Construction of ratiometric optical thermometers by linking chiral cyclometalated dicyanidoiridates(III) with europium(III) luminophores into cluster compounds

Abstract

Luminescent thermometers, in particular those relying on the emission intensity ratio, attract broad interest due to vital applications in bioimaging, catalysis, plasmonics, and microelectronics. Typically, two lanthanide ions, e.g., Tb(III) and Eu(III), are combined in solids to induce a crucial temperature variation of the intensity ratio between their emission signals. Here, we present an alternative approach, which employs two broadly explored luminophores, namely green-to-yellow emissive Ir(III) complexes exhibiting tunable photoluminescence (PL) of a metal-to-ligand charge transfer (MLCT) character and Eu(III) complexes showing red PL due to their f-f electronic transitions. These luminophores were combined into cluster compounds with bonding by cyanido bridges, enabling efficient energy transfer (ET) processes. We report two materials, (TBA)₂{[Eu^III(NO₃)₃(H₂O)_0.5]₂[Ir^III(CN)₂(R,R-pinppy)₂]₂}⋅4H₂O (Eu₂Ir₂, R,R-pinppy = carbanion of (R,R)-2-phenyl-4,5-pinenopyridine; TBA = tetrabutylammonium) and (TBA)₂{[Eu^III(NO₃)₃(H₂O)_0.5]₂[Ir^III(CN)₂(R,R-Fpinppy)₂]₂}⋅6H₂O (Eu₂FIr₂, R,R-Fpinppy = carbanion of (R,R)-2-(4-fluorophenyl)-4,5-pinenopyridine) bearing two different pinppy derivatives.
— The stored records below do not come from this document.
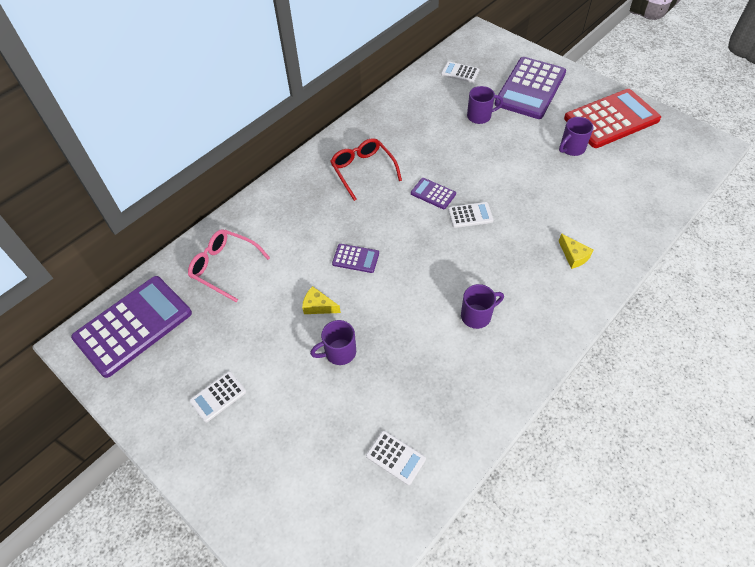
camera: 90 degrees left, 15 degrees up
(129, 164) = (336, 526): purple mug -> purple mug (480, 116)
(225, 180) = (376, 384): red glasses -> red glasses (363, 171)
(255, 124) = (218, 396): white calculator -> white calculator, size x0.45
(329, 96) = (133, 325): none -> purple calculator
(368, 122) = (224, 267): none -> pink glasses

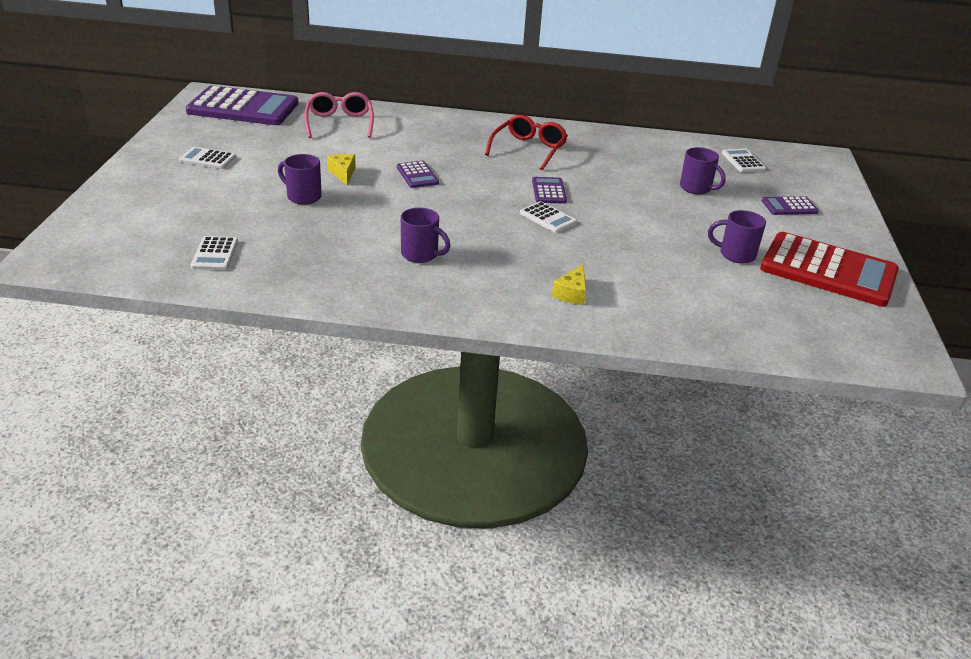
camera: 50 degrees right, 20 degrees down
(530, 88) = (789, 207): purple calculator -> purple calculator, size x0.45

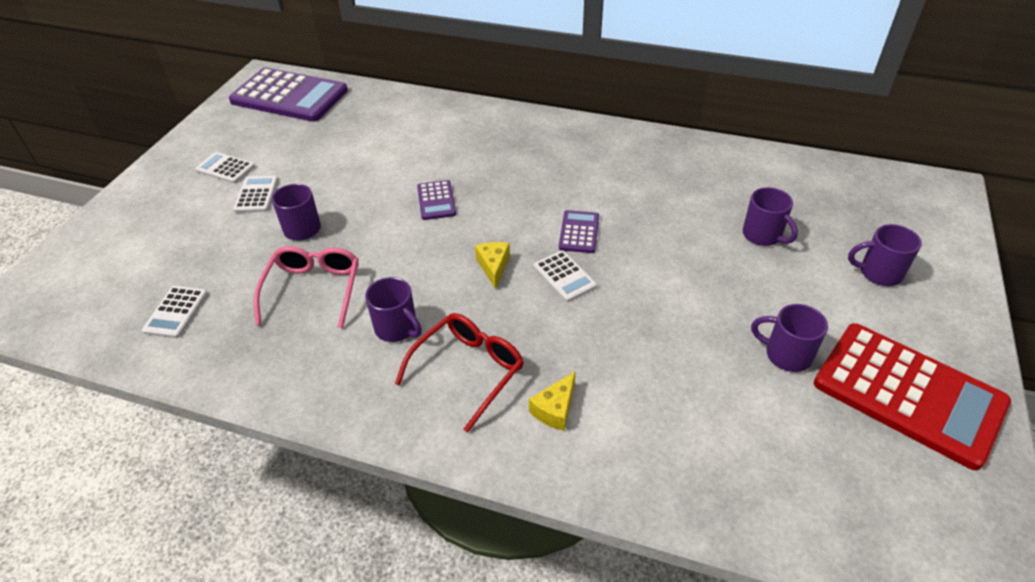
camera: 15 degrees right, 10 degrees up
(339, 123) = (380, 120): pink glasses -> pink glasses (313, 290)
(343, 173) = (356, 195): yellow cheese -> yellow cheese (493, 266)
(529, 149) = (575, 165): red glasses -> red glasses (468, 371)
(743, 161) = (834, 192): white calculator -> white calculator (256, 195)
(789, 207) = (878, 273): purple calculator -> purple mug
They exhibit dual emission combining red f-f-PL of Eu(III) with yellowish-green MLCT-PL of Ir(III) centers. Due to the thermally activated back-ET (BET) process, the ratio between these emission signals is T-dependent, leading to high-performance ratiometric optical thermometry with the maximal relative thermal sensitivity, S_r, of 2.92% K^–1 at 240 K and the broadest operating T-range (i.e., S_r > 1% K^–1) of 140–280 K for Eu₂Ir₂. Moreover, its fluorinated analog, Eu₂FIr₂, exhibits a higher-energy MLCT excited state, which results in the higher energy needed to activate the BET, leading to the shift of optical thermometry towards higher temperatures. This effect can be further enhanced using the optimized UV-vis excitation of lower energy. Therefore, we report a novel type of ratiometric optical thermometer based on Eu(III)–Ir(III) molecules that can be tuned by structural modulation on Ir(III) sides. Our strategy also offers the pathway for extended multitunctionality due to the chiral character of the obtained materials related to the usage of enantiopure pinppy-type ligands. Here, chirality was explored as a convenient route to the removal of the crystals’ inversion center, leading to the non-linear optical activity represented by the second-harmonic generation.